[Opening DOCUMENT EXTRACT section]

SC - Wierd vs. tasty tidbit

Seton1355 at aol.com Seton1355 at aol.com
Sun Mar 5 15:27:22 PST 2000


My Lord Ras,
Thank you for your thoughtful insight into this topic.  I agree completely 
when you say that  "what is weird food for one is quite normal for another."  
I come from a long line of gifillte fish eaters. It is delicious when 
prepared correctly.  I have yet to meet an adult non-Jewish person who likes 
the stuff  though.  Different backgrounds, differents tastes.......
Respectfully,
Phillipa Seton
<< 
 I have seen the use of the word 'weird' bandied about for several days  now 
 on this list. More frequently than is normal. I have a problem with this. No 
 food is weird. To perpetuate the use of the term for perfectly good food 
does 
 a disservice to what a lot of us are all about, namely the recreation of 
 historical cookery.
 
 To a person living in any given location, any food from another area could 
be 
 considered 'weird.' Some foods which I have seen termed as 'weird' by some 
 are not unusual by any sense of the word. For instant, venison and other 
game 
 is eaten by numerous peoples everywhere hunting is allowed. Or liver, 
brains, 
 sweet breads which are sold in markets everywhere so must be consumed 
 regularly by a lot of people.

[Closing DOCUMENT EXTRACT section]
[Opening INFORMATION SUPPLIED section]

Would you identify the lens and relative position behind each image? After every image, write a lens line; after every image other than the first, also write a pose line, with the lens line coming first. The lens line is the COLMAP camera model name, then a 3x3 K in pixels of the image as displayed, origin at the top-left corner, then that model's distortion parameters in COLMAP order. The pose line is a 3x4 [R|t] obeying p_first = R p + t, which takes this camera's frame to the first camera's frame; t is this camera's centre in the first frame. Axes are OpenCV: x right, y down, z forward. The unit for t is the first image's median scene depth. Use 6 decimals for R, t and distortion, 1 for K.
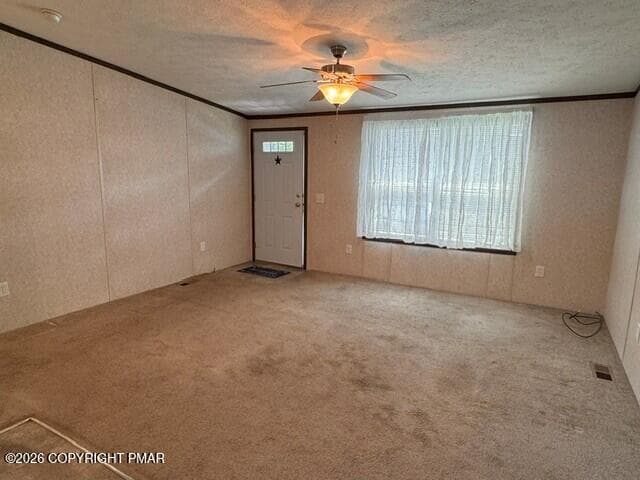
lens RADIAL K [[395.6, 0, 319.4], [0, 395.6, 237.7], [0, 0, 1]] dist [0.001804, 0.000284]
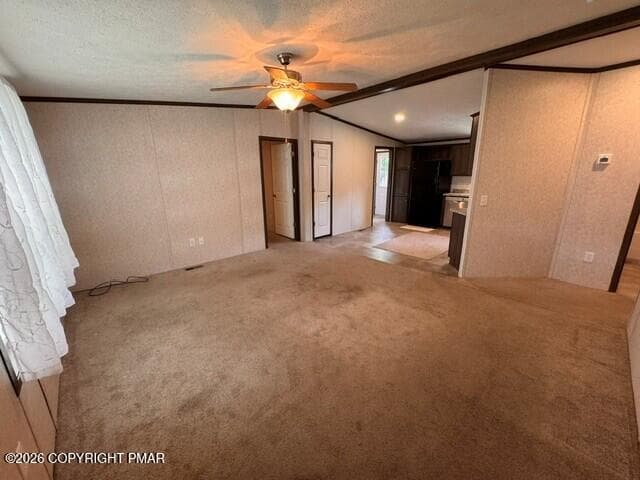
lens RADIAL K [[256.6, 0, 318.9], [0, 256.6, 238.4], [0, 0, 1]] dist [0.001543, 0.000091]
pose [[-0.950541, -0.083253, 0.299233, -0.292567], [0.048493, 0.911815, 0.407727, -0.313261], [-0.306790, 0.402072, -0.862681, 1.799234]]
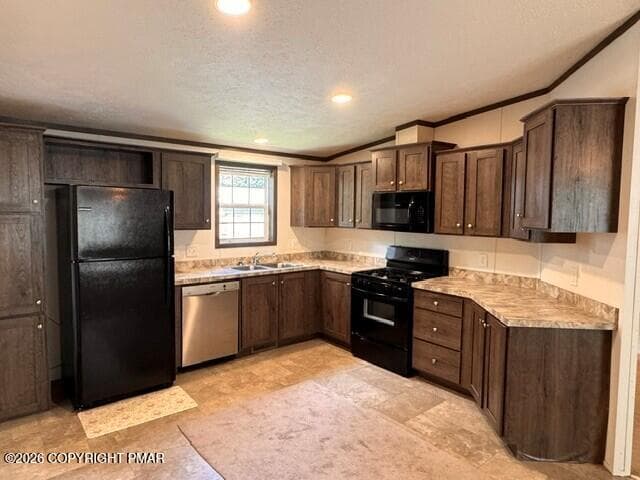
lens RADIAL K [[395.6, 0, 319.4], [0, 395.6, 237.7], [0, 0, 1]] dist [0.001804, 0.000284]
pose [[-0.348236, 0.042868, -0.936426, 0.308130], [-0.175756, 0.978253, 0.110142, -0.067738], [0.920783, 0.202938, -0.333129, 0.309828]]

[Closing INFORMATION SUPPLIED section]
[Opening INFORMATION SUPPLIED section]

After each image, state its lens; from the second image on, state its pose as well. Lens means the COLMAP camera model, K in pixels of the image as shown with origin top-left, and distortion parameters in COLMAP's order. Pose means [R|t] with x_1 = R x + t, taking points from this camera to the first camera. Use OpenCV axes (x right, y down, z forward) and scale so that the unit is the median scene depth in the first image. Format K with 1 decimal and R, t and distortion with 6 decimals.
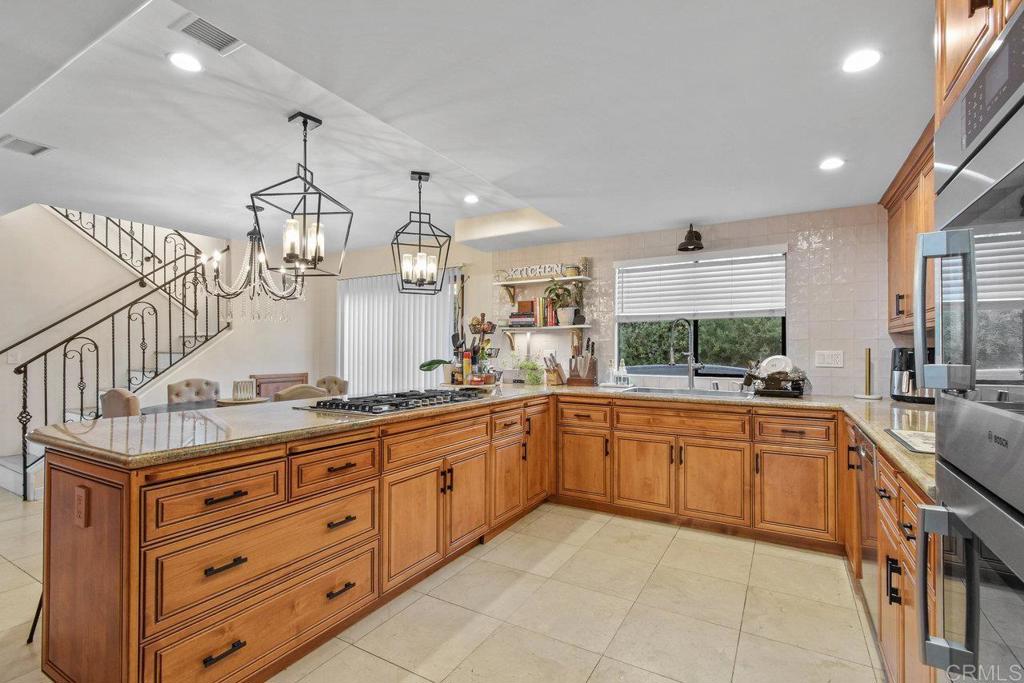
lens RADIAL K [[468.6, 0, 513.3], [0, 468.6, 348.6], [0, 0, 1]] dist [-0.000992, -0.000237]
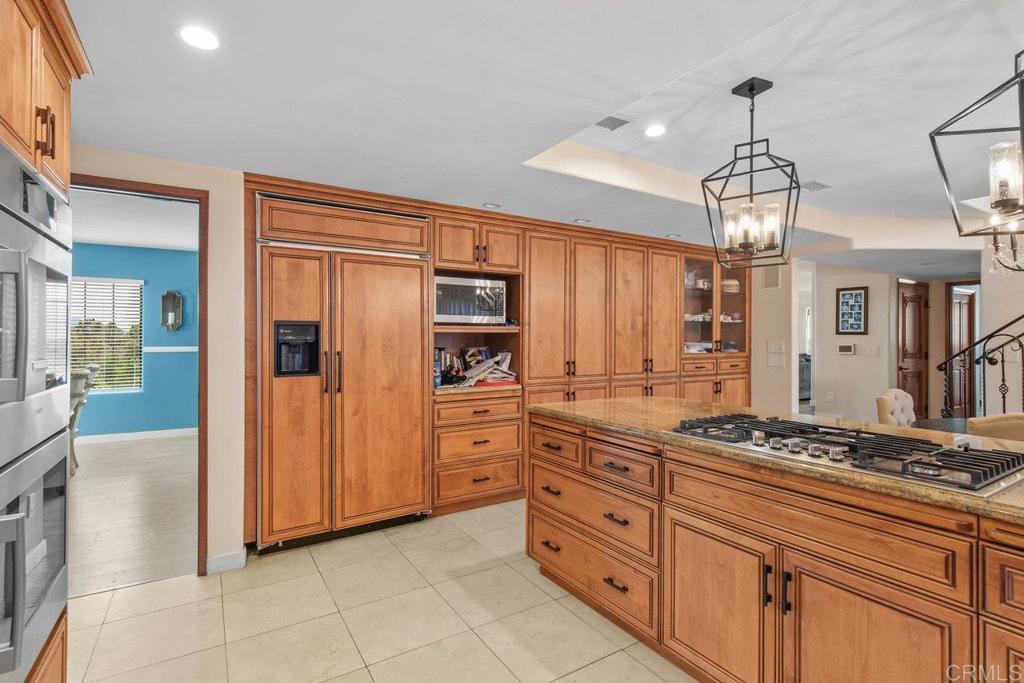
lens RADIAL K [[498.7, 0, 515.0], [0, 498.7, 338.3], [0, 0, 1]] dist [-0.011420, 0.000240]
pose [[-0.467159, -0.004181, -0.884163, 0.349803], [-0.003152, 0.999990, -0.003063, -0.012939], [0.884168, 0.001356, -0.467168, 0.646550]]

[Closing INFORMATION SUPPLIED section]

* _REQUIRED WORK_:
• a. In the post on weird food, why does the quoted message object to calling perfectly good food "weird"?
• b. According to the post on weird food, which game meat is eaten by numerous peoples wherever hunting is allowed?
• c. In the post on weird food, set down the passage exactly, beginning at the words "I come from" and stopping after "backgrounds, differents tastes.......".
Draw only on the text itself.

* _SOLUTIONS TO THE EXERCISE_:
• a. It says that calling perfectly good food "weird" does a disservice to what many list members are about: recreating historical cookery.

• b. Venison.

• c.
I come from a long line of gifillte fish eaters. It is delicious when 
prepared correctly.  I have yet to meet an adult non-Jewish person who likes 
the stuff  though.  Different backgrounds, differents tastes.......